Since JS SDK works, it should be a problem with C# SDK. Is the SDK open source, I can help to check if it is.

jiajzhan commented 1 year ago

@AndrewLang I did not repo your issue using your code, on my local, the custom lexicon works well, my SDK version is 1.26.0

AndrewLang commented 1 year ago

@jiajzhan thanks for the info. I did more testing and I found if there are words seems not supported or well recognized, then it cause the whole lexicon file not adopted, at least it looks like this. Also, the error message is pretty confusing and not help for diagnose. If you can provide more insights that will be appreciated.

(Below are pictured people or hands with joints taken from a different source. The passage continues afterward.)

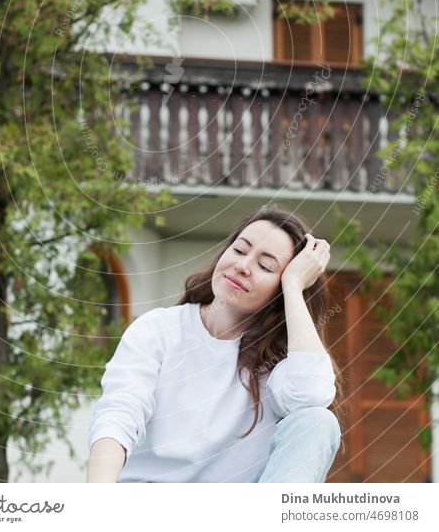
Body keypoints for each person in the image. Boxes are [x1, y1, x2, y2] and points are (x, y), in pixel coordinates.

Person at [86, 204, 345, 483]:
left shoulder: (279, 365)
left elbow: (313, 396)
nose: (243, 266)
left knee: (318, 422)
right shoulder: (159, 329)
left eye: (266, 266)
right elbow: (118, 416)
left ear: (278, 290)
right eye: (240, 249)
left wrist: (294, 285)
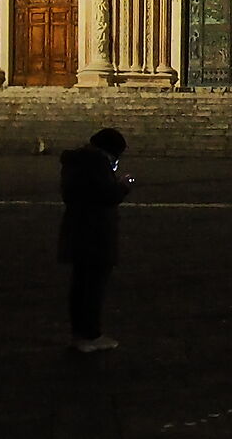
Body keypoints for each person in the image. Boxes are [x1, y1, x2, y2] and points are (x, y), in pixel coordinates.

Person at [58, 127, 131, 354]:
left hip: (78, 229)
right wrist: (123, 185)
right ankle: (90, 334)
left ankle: (79, 333)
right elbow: (107, 195)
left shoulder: (75, 162)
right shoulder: (96, 164)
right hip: (96, 232)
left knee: (81, 284)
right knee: (93, 287)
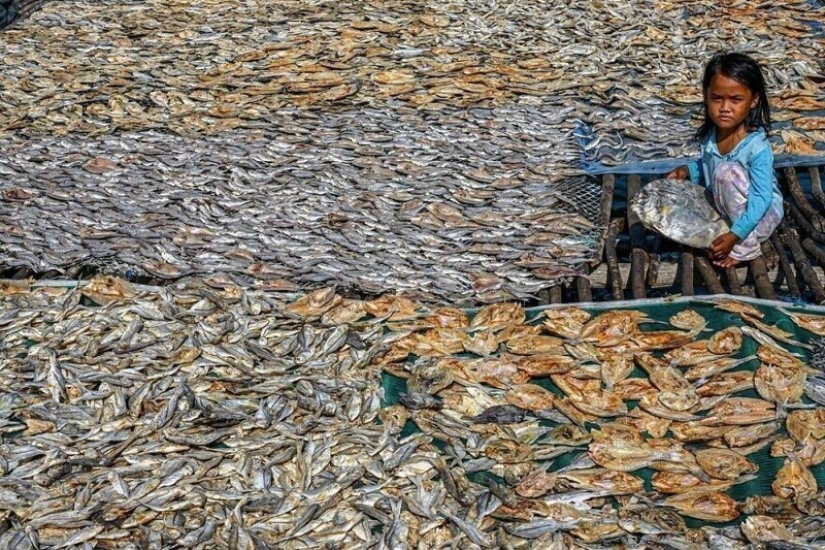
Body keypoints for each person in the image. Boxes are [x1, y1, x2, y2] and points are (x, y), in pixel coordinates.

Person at [667, 51, 783, 268]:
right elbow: (709, 165)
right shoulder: (712, 136)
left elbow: (761, 199)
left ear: (753, 100)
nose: (725, 108)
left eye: (736, 100)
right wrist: (688, 170)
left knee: (726, 173)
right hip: (728, 208)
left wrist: (735, 236)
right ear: (706, 96)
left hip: (761, 218)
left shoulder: (757, 147)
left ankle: (746, 248)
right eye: (717, 98)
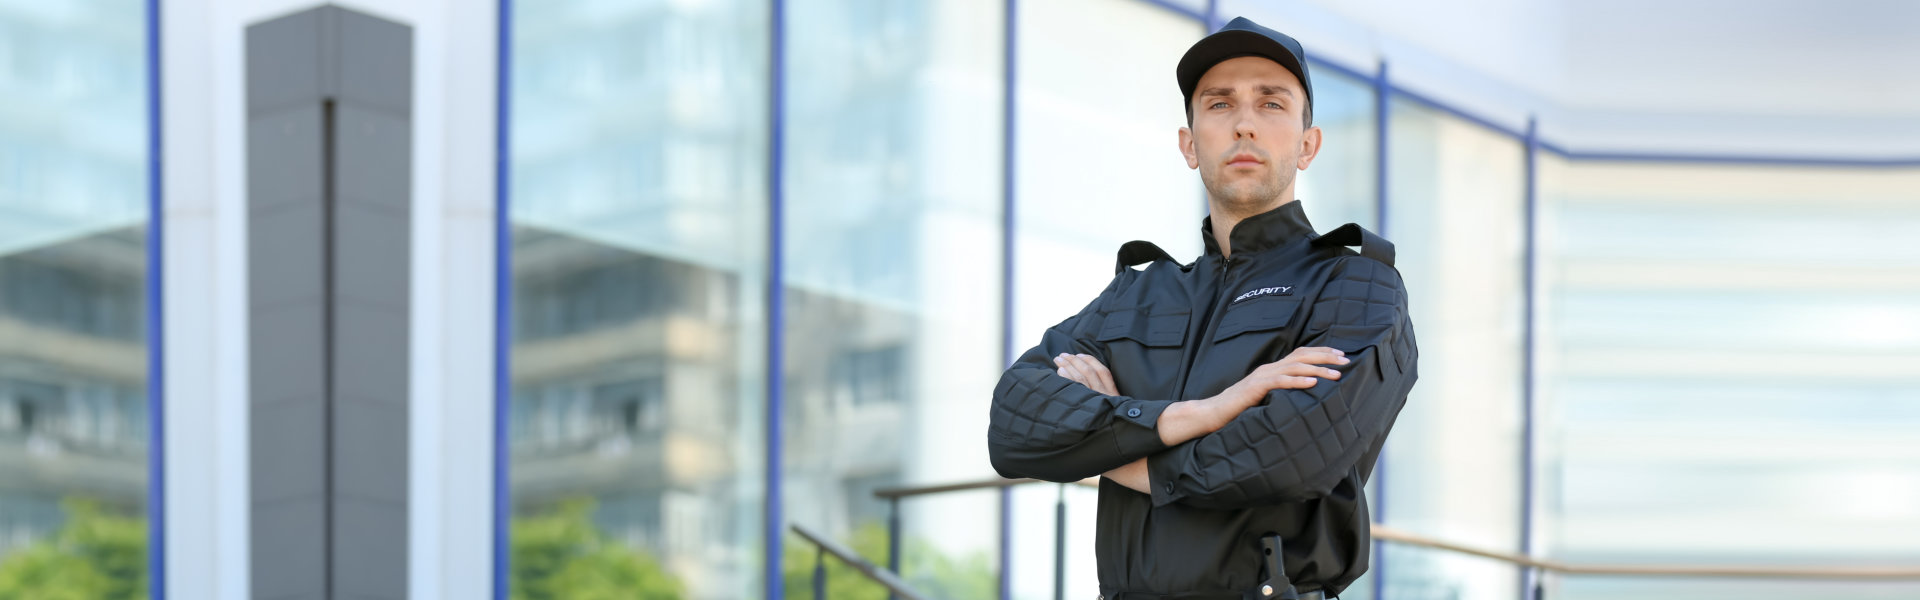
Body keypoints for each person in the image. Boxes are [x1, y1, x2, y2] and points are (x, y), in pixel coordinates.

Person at [987, 17, 1419, 600]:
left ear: (1307, 144)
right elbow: (1015, 425)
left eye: (1271, 104)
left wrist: (1112, 440)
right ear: (1190, 145)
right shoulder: (1137, 295)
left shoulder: (1356, 284)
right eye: (1219, 105)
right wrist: (1200, 414)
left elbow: (1292, 453)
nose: (1244, 123)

jiajzhan commented 1 year ago

Hi @AndrewLang I am on vacation previous days. For this: " if there are words seems not supported or well recognized, then it cause the whole lexicon file not adopted", it's correct. If one word is set a wrong pronunciation, the whole lexicon won't work.

jiajzhan commented 1 year ago

So are you testing with lexicon: https://matrixreader.blob.core.windows.net/public/lexicon.xml ? I test this lexicon before and its working.

AndrewLang commented 1 year ago

yes, that's the lexicon I used.

I tried to remove some of the words and test it one by one. From human perspective, those words are correct, how the service determine it's right or not? For example, 大夫 in some cases should be read as "dai 4 fu 1", but it's never picked up.

jiajzhan commented 1 year ago

The lexicon is working well on my local, is this still a issue for you? If so, do we have a way to set up a temp meeting to discuss this?

AndrewLang commented 1 year ago

@jiajzhan thanks for your help. I think it works so far. The lexicon is tricky and there is not much document for it, especially for Chinese.

M-Hietala commented 1 year ago

From the latest comment I understand this issue can be closed now.